DIRECTIVE: Update the data below so that each "time" becomes "clock reading", leaving everything else unchanged and omitting the pictures.

-- START RECORD LIST --

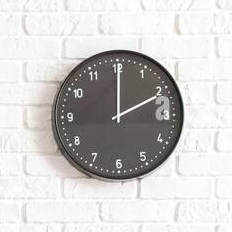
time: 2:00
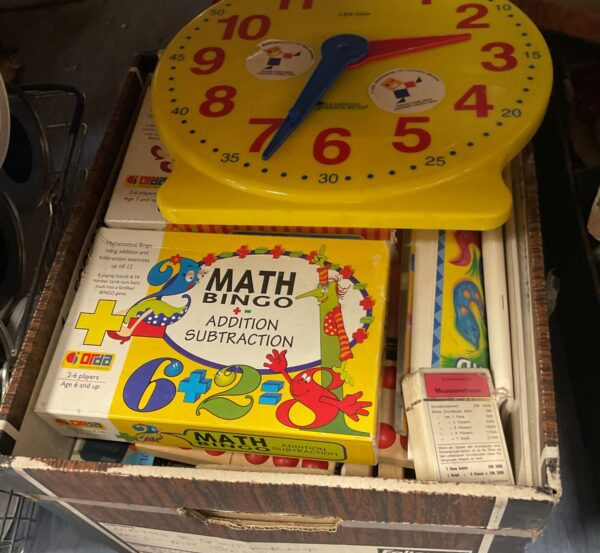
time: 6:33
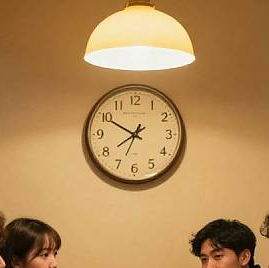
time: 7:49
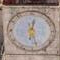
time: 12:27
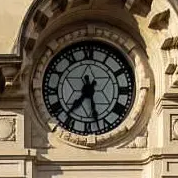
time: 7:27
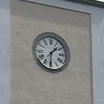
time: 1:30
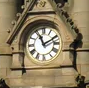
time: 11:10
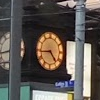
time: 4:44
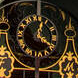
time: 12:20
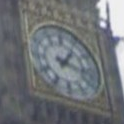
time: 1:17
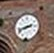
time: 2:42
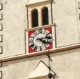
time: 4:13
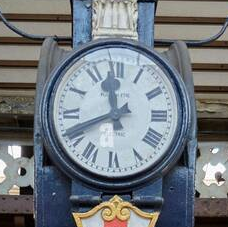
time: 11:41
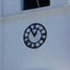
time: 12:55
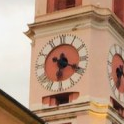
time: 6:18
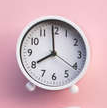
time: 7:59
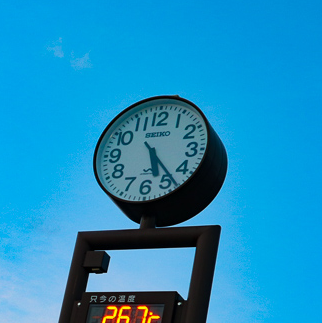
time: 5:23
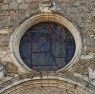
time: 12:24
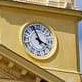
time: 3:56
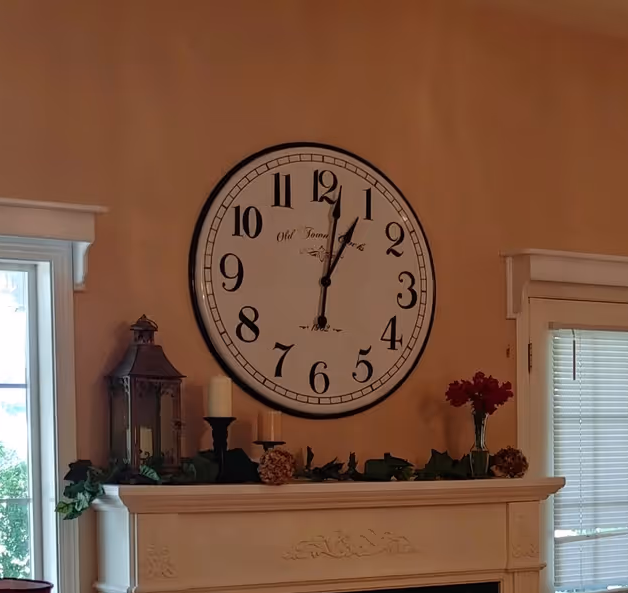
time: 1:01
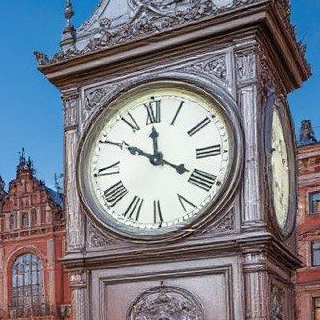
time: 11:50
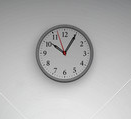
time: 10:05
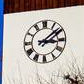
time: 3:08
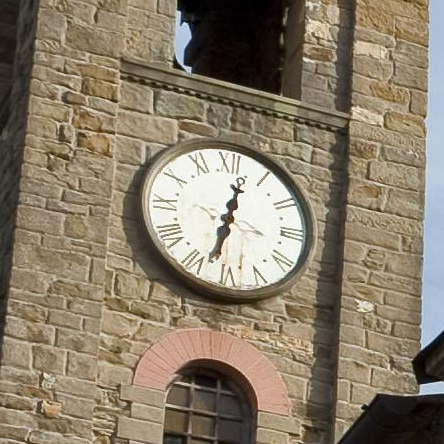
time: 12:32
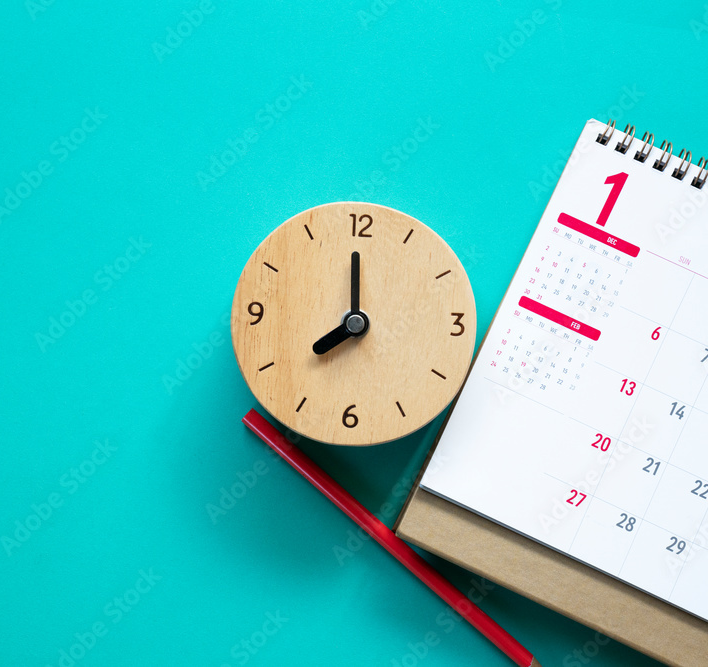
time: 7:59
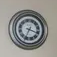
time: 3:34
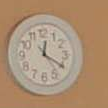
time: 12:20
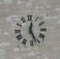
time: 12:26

-- END RECORD LIST --

FINAL RESULT:
clock reading: 2:00
clock reading: 6:33
clock reading: 7:49
clock reading: 12:27
clock reading: 7:27
clock reading: 1:30
clock reading: 11:10
clock reading: 4:44
clock reading: 12:20
clock reading: 1:17
clock reading: 2:42
clock reading: 4:13
clock reading: 11:41
clock reading: 12:55
clock reading: 6:18
clock reading: 7:59
clock reading: 5:23
clock reading: 12:24
clock reading: 3:56
clock reading: 1:01
clock reading: 11:50
clock reading: 10:05
clock reading: 3:08
clock reading: 12:32
clock reading: 7:59
clock reading: 3:34
clock reading: 12:20
clock reading: 12:26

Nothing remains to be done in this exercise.